In NO TIME FOR COMEDY, Miss Colbert plays a glamorous career woman. She earns a substantial salary and develops a reputation as one of the country's most renowned magazine photographers. The character is said to be inspired by Margaret Bourke-White. We learn Colbert won't refuse any assignment, even ones where her publisher boyfriend (Paul McGrath) sends her to snap pictures of men working the city's most dangerous jobs.

This is where Mr. MacMurray comes into the story. He's a construction foreman with knowledge in engineering; and he leads a group of rough and tumble men. Not only do they labor despite hazardous conditions, the temperatures in an underground tunnel beneath New York's Hudson River are quite hot. What's interesting about this set-up is how the job environments of the two main characters are so dramatically different. The contrast couldn't be greater.

Director Mitchell Leisen has a background in set design, so we see Colbert's apartment and office space elaborately furnished and decorated. She operates in a hoity-toity yet somewhat sterile atmosphere. She is not alone here, though; she has assistance from her sister (Ilka Chase) and receives visits at all hours from her numerous upper-class friends, which include Richard Haydn.

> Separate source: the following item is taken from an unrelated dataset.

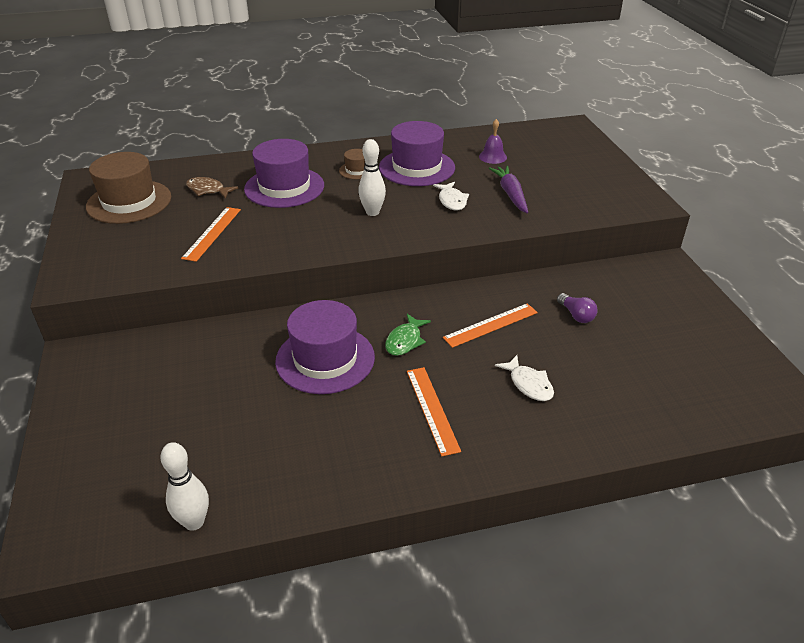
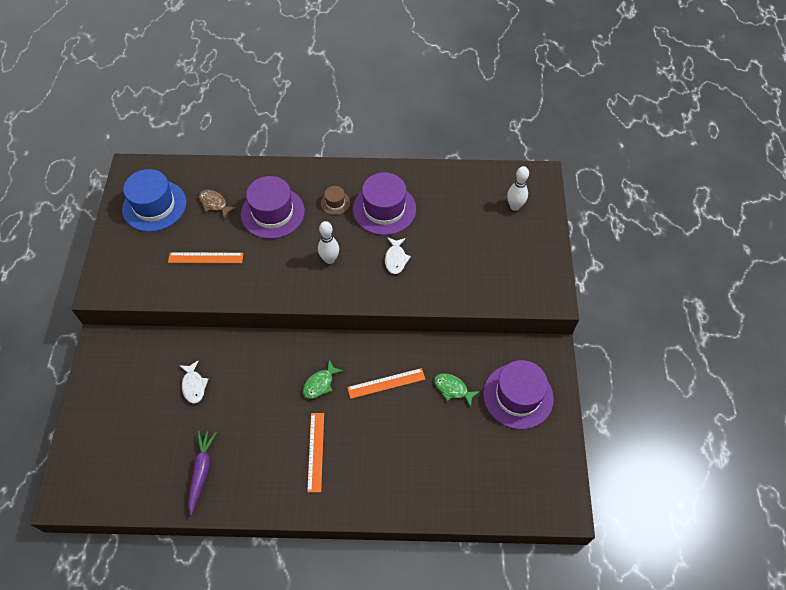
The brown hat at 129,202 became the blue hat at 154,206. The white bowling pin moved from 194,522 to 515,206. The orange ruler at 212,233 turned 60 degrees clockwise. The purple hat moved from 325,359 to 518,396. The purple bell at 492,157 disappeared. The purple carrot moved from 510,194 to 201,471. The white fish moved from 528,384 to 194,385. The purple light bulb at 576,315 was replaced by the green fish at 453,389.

Meanwhile MacMurray toils under harsh and thankless conditions. He is usually seen without his shirt on, breaking sweat and busting his butt...trying to get his project completed on time. When Colbert first arrives to photograph him and his crew, the two do not exactly hit it off. Part of this is because the guys think that when a woman shows up down in the tunnel, it's bad luck and she's a jinx. Their superstitions seem verified when an accident soon takes place.

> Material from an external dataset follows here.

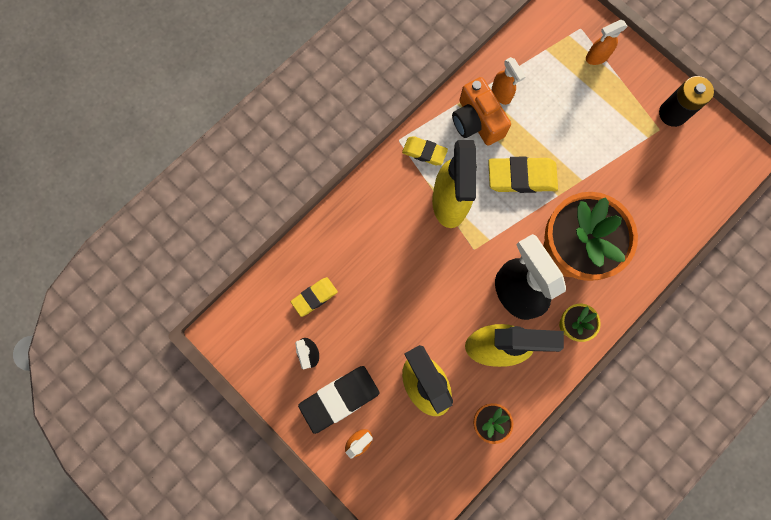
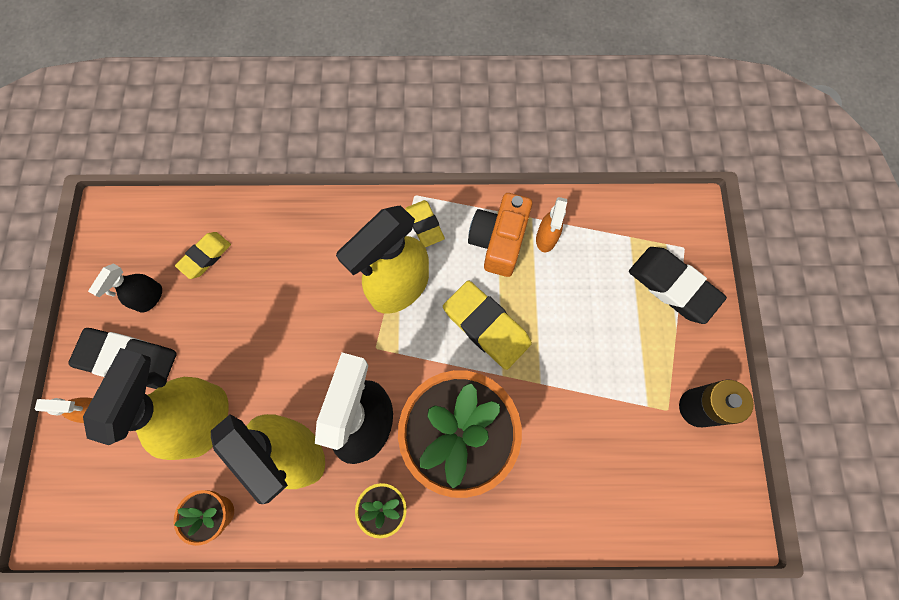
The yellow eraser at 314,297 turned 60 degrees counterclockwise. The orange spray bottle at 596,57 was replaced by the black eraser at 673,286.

The romantic and comedic elements take shape when MacMurray arrogantly assumes that Colbert has the hots for him. He all but accuses her of lusting after him, since he is just so darn desirable and women can't help but be drawn to him. She insists she finds him repulsive, regardless of how much skin he bares. In fact, she calls him an ape several times in the movie. These are meant to be insults, but he takes these remarks as compliments. What's a girl to do? The trouble escalates when she experiences a dream that Freud would have a field day analyzing. It involves a chair in her bedroom that she told him has more personality than him!

As Colbert tosses and turns in her sleep, the dream (nightmare?) continues. She falls off the chair and needs help getting up. A figure appears in the sky out of nowhere. It's a bird. No wait. It's a plane. No wait. It's Superman. No wait. It's MacMurray dressed as Superman. Supposedly this riotous dream sequence was filmed in an enclosed area by Leisen and his cinematographer Charles Lang. For its time, the special effects and editing are rather advanced. Plus it's clear that MacMurray and Colbert are having a blast filming it.

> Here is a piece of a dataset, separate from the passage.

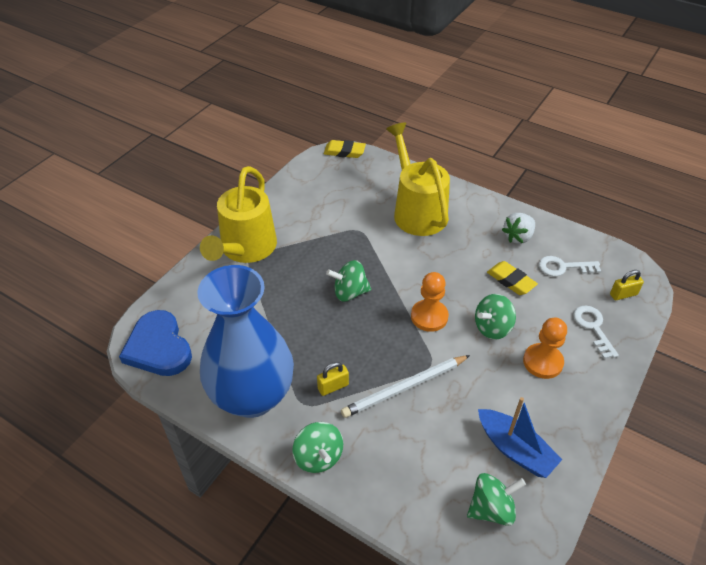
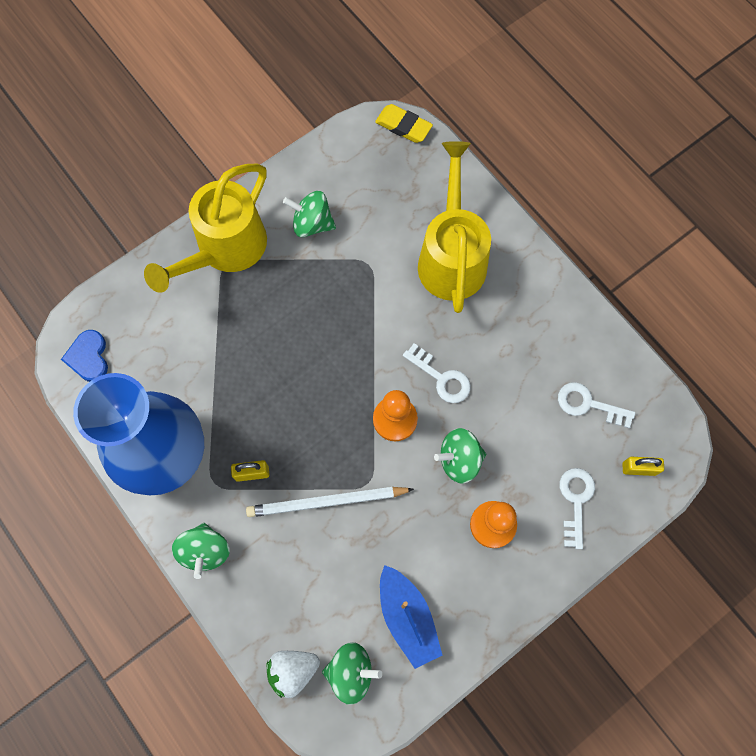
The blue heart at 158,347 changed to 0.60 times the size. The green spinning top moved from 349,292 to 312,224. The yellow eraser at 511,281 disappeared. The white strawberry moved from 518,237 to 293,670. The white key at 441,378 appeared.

As the story continues, Colbert realizes this man and his brazen attitude have seeped into her subconscious. Of course it doesn't help when he turns up at her place one day and asks to see the chair that she compared him to...she takes him to the bedroom to see it (big mistake) and that is when he impulsively kisses her. As if that were not enough, he informs her and her sister that he's been suspended without pay because one of the photographs that had been published in her company's magazine was not very flattering. She now feels responsible for his temporary unemployment.

In the next part, she hires him as an assistant until his suspension ends. It's not the best idea she's ever had...they still don't really get along, and he certainly knows nothing about photography. But she figures she can teach him. There's an amusing bit when a bodybuilder (Rex Ravelle) shows up at her studio for a spread she's shooting. Of course, macho MacMurray is a bit annoyed with this he-man Mr. Universe type jerk.

Another reason Colbert hired MacMurray to assist her is because she thinks that she will see all the man's flaws up close and personal. If that happens, then she'll come to dislike him so much that she'll never have another dream or fantasy about him. You know where this is going...She only falls for him more in spite of her best efforts not to do so. A further complication occurs when they go out on a new assignment, in which she's scheduled to photograph a bunch of chorus girls at a Broadway theater. During these scenes, a sexy chorine (June Havoc) catches MacMurray's eye, and they begin dating. This makes Colbert jealous.

However, we know that MacMurray and Colbert will still end up together to facilitate a happy ending. But getting there is a lot of fun. The dialogue is frequently witty, sparks fly, and there is a playful way that Leisen and his team put the material across on screen. No one escapes Cupid who has all the time in the world for love.